Legal Department’s Potential is Wasted
Instead of working on ironing out issues with contracts, ensuring the company is staying compliant with rules and regulations, and being the organization’s legal advisor, legal departments have to make do with getting the department back to square one. This time and investment could have allowed the legal department prove their value to the company and helped them scale up and focus on what really matters, rather than managing disruptions.
Attorney Burnout
As mentioned above, today’s legal departments are faced with a recession, having to “do more with less”, and working at half capacity. With the current strain on time, budget, and resources, attorneys are tired out having to not only do the legal work required of them, but also the emergency work that they have to deal with, without a game plan.
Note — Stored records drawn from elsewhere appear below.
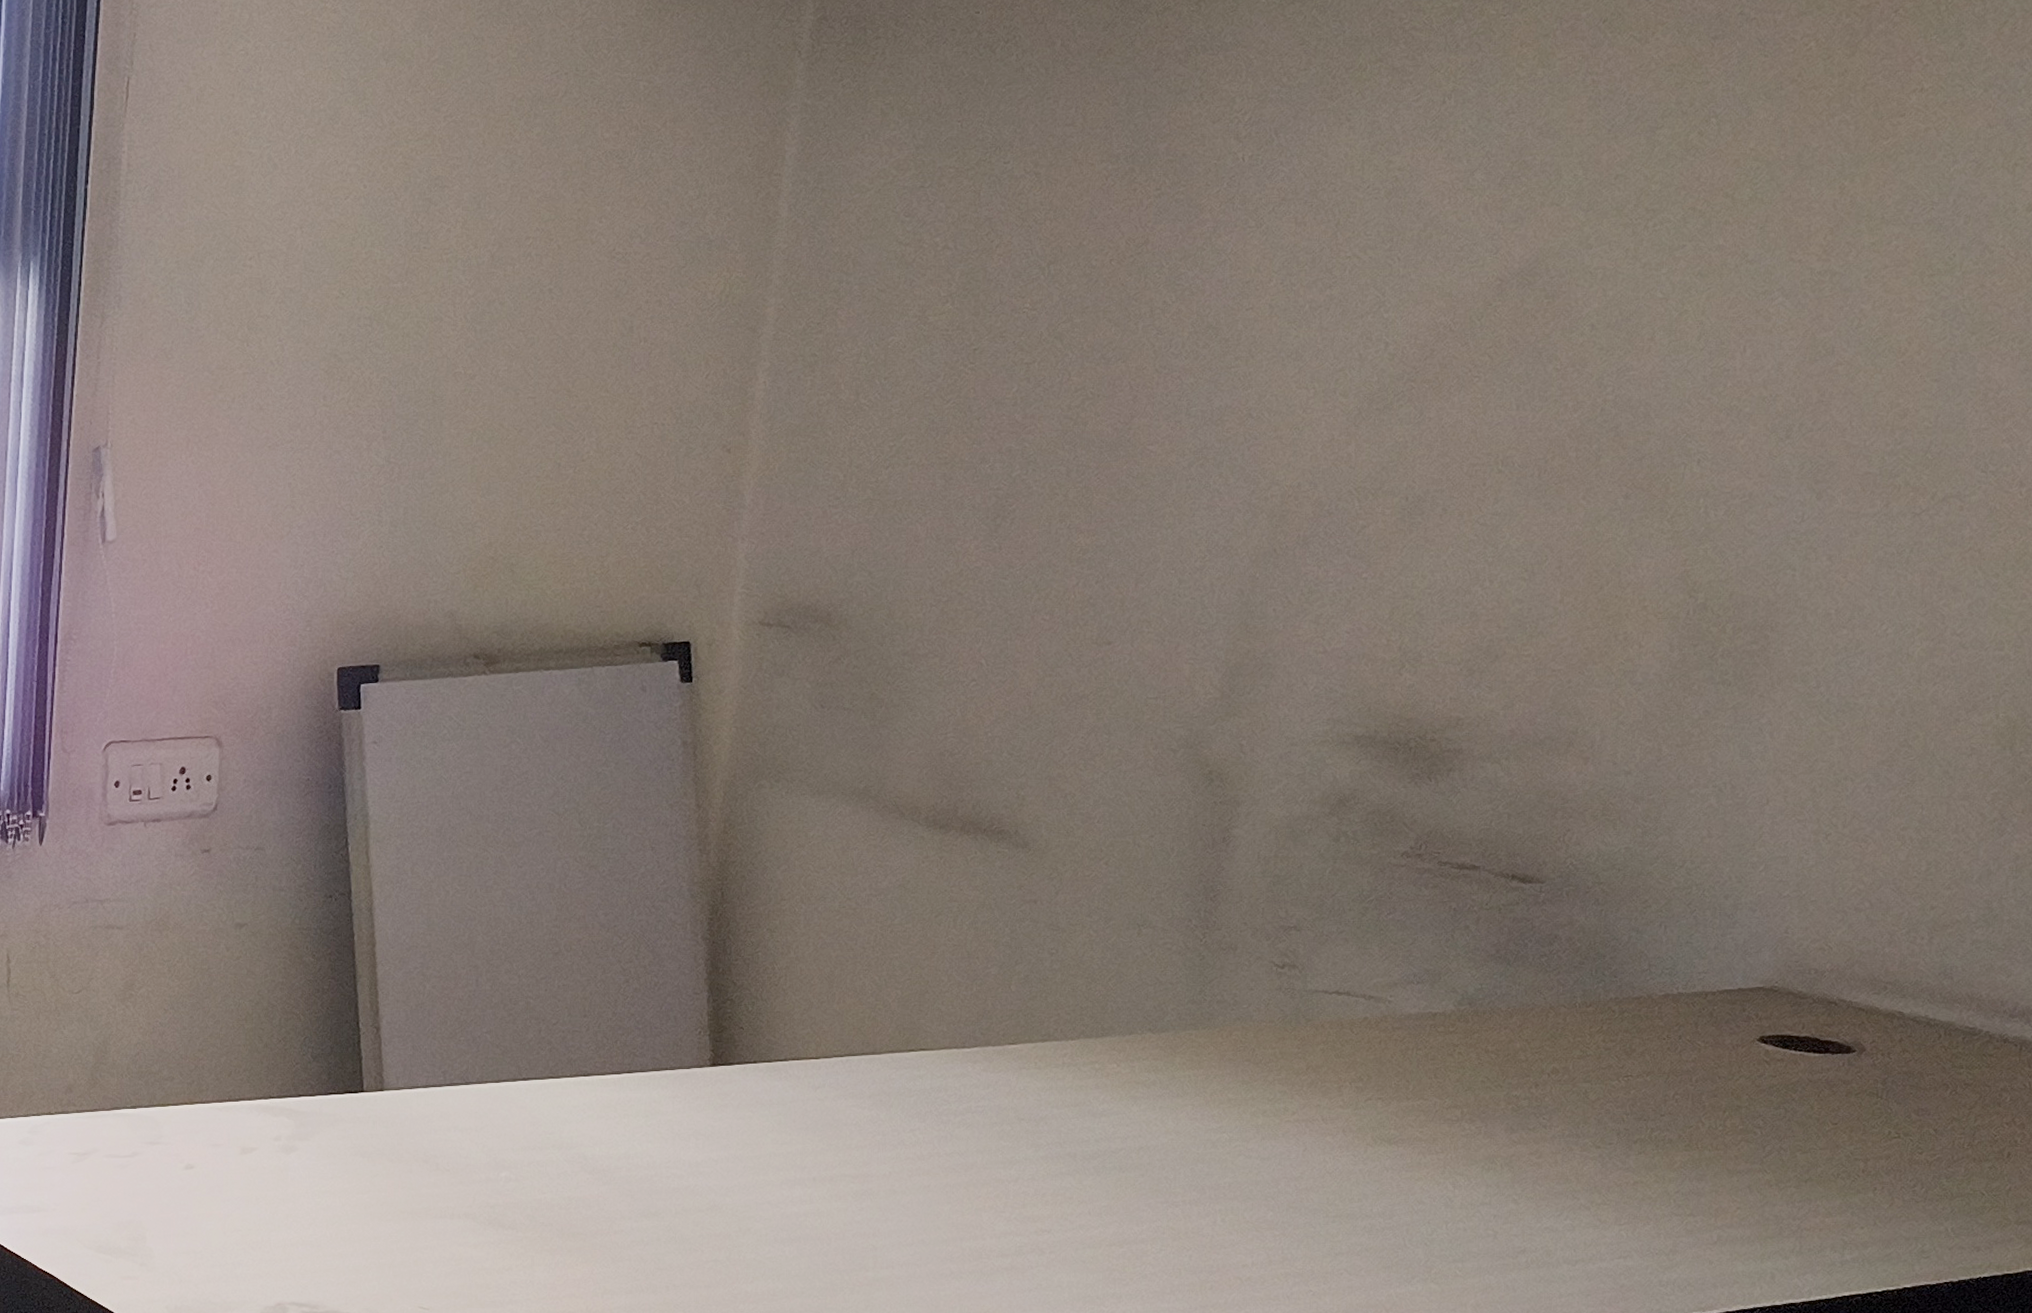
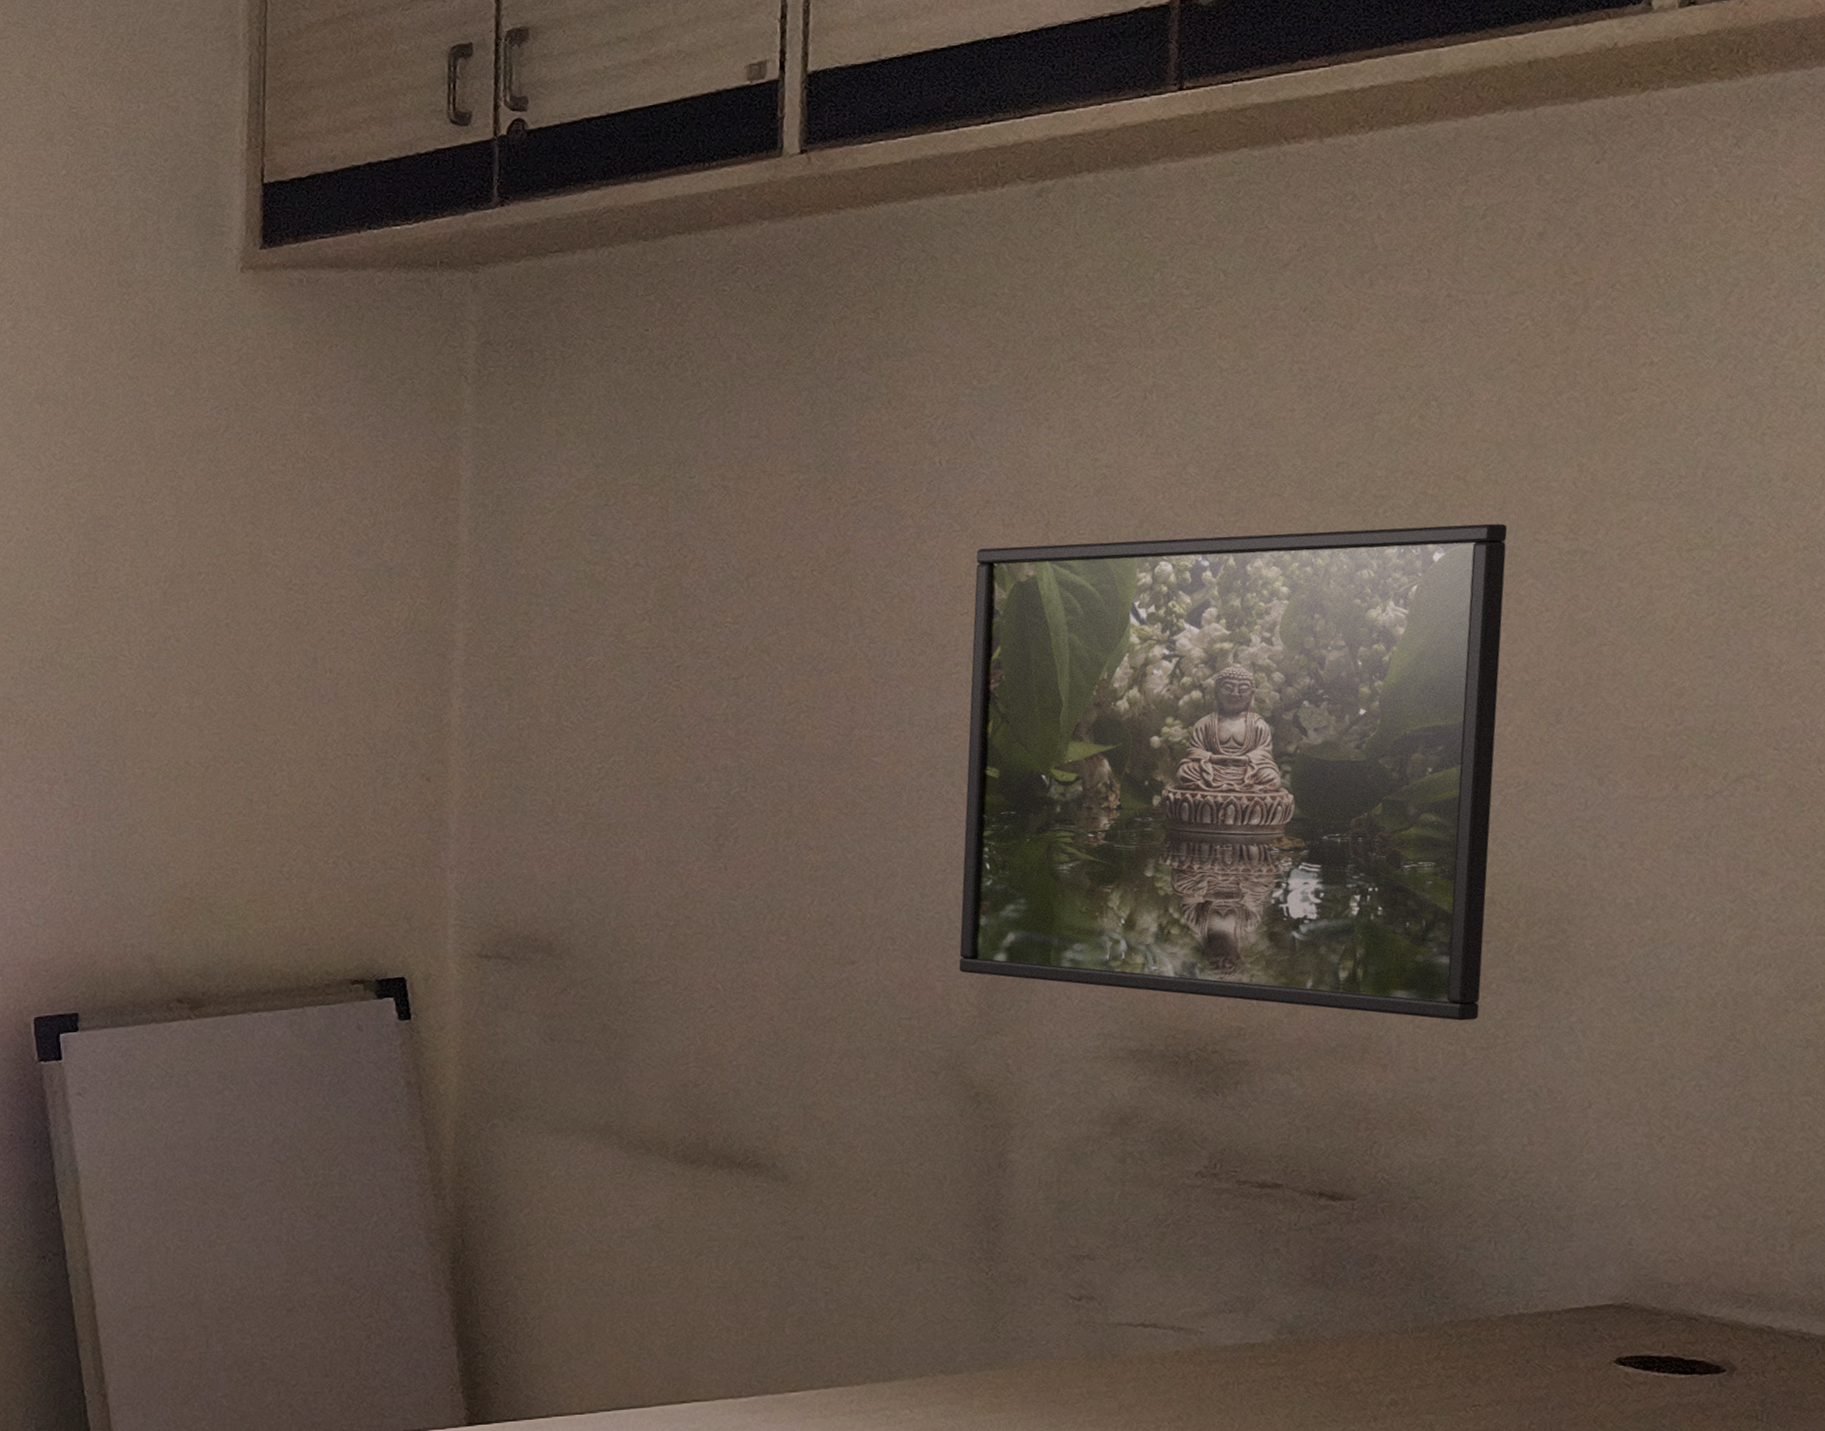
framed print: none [1207,241,1766,719] -> present [959,523,1508,1021]

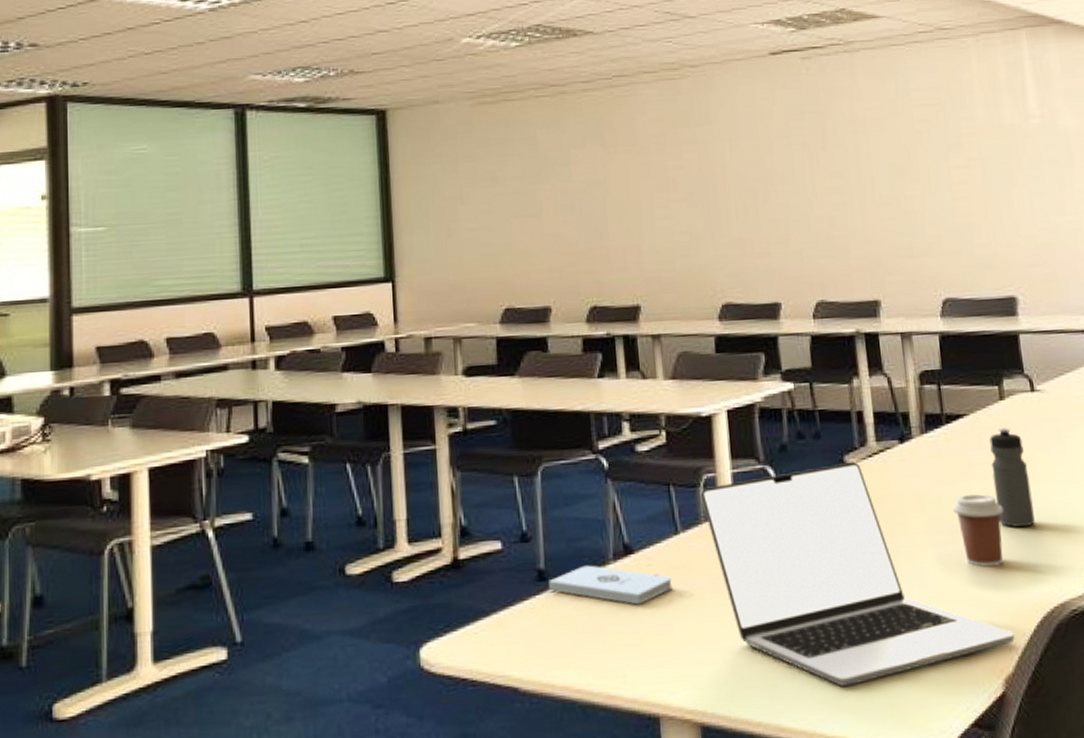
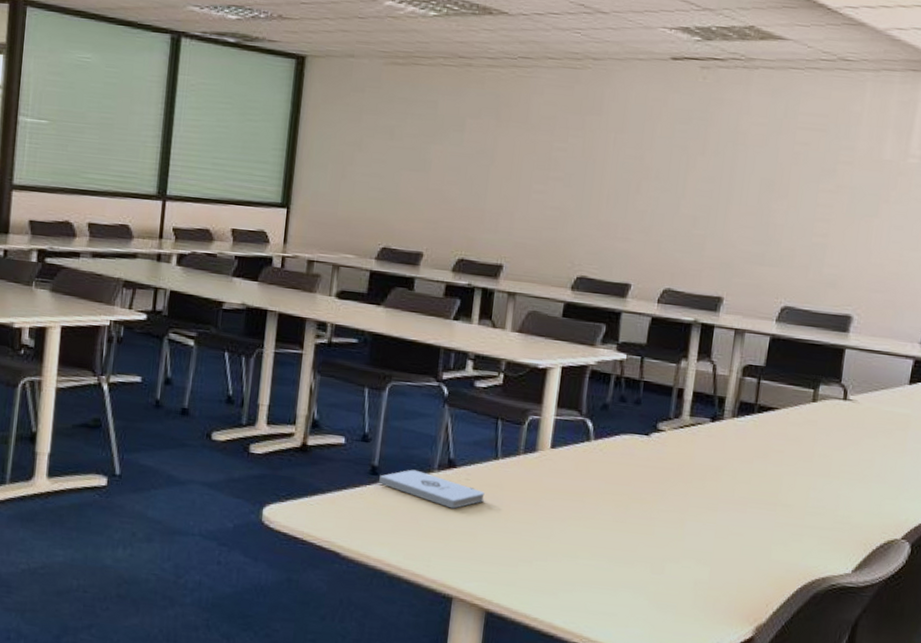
laptop: present [700,462,1015,686] -> none [523,426,774,606]
coffee cup: present [953,494,1003,567] -> none [745,474,791,537]
water bottle: present [989,428,1035,528] -> none [785,425,824,511]

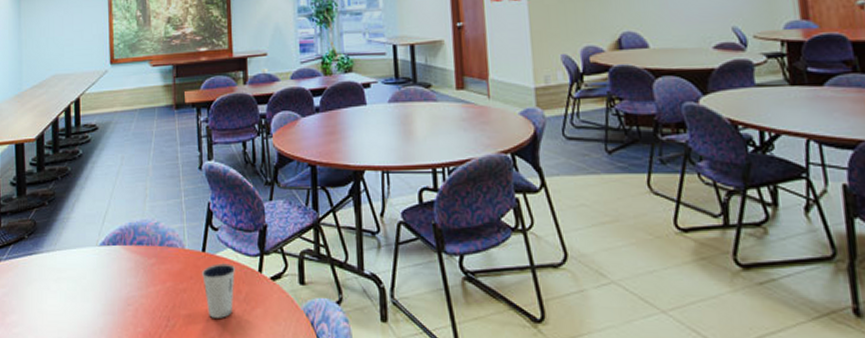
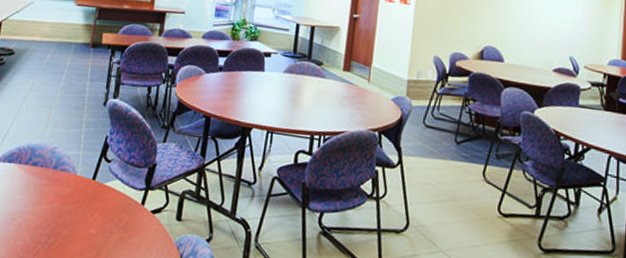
dixie cup: present [202,263,236,318] -> none [87,192,121,242]

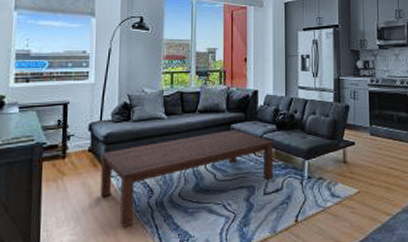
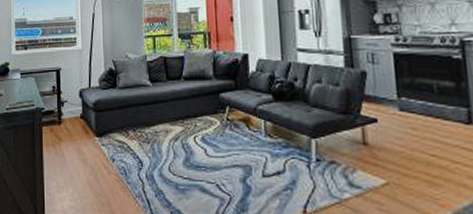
coffee table: present [100,130,274,226] -> none [91,100,272,198]

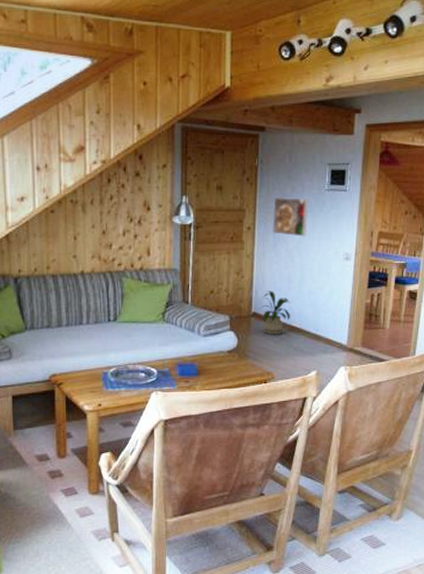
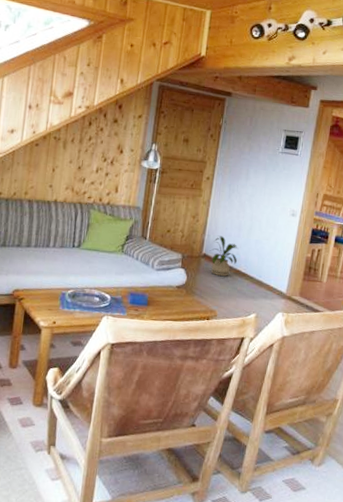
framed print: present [272,196,309,237] -> none [229,154,264,191]

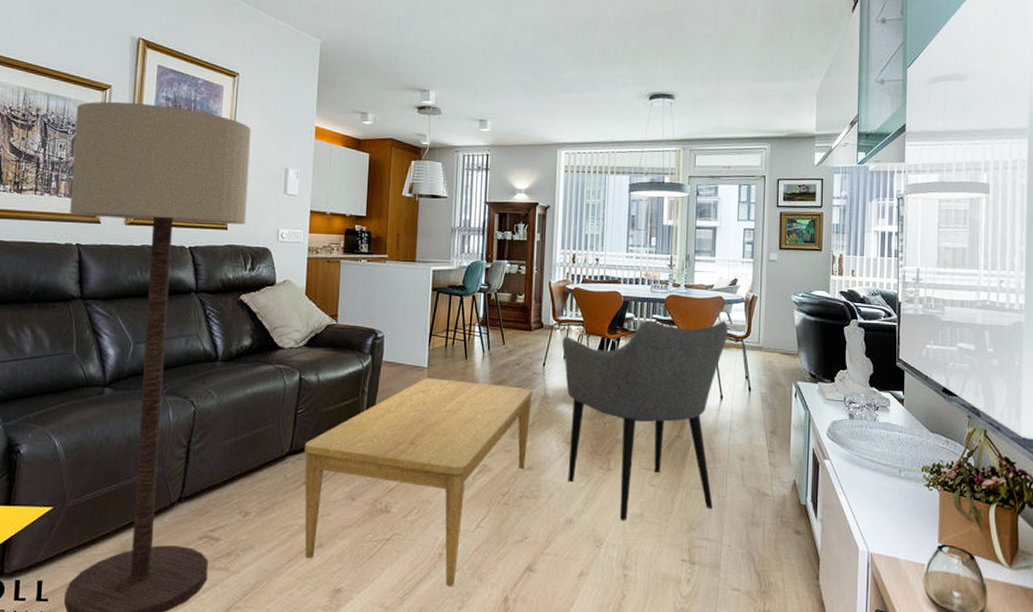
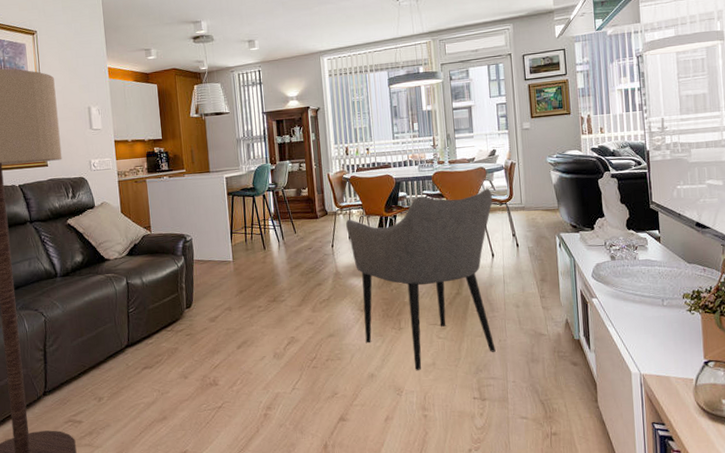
coffee table: present [304,378,533,586] -> none [139,267,328,440]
Mitigating the Risks Associated With Disruptions
Contrary to popular belief, nobody can do their best under pressure. Throw in a bit of legal to the mix, and legal departments need to ensure they have a contingency plan in place, and to predict future scenarios before they happen. With a successful approach to disruption management, corporate attorneys can work fast, when the disruptions happen, so that they can attack the hiccup and get back to their regularly scheduled work – without the mental strain and of course the resources needed to accomplish it.
Experience is truly the greatest teacher, and Gartner states that legal departments that learn from disruptions are 3.5 times more likely to be highly efficient in their disruption response and 2.3 times more likely to provide high-quality guidance.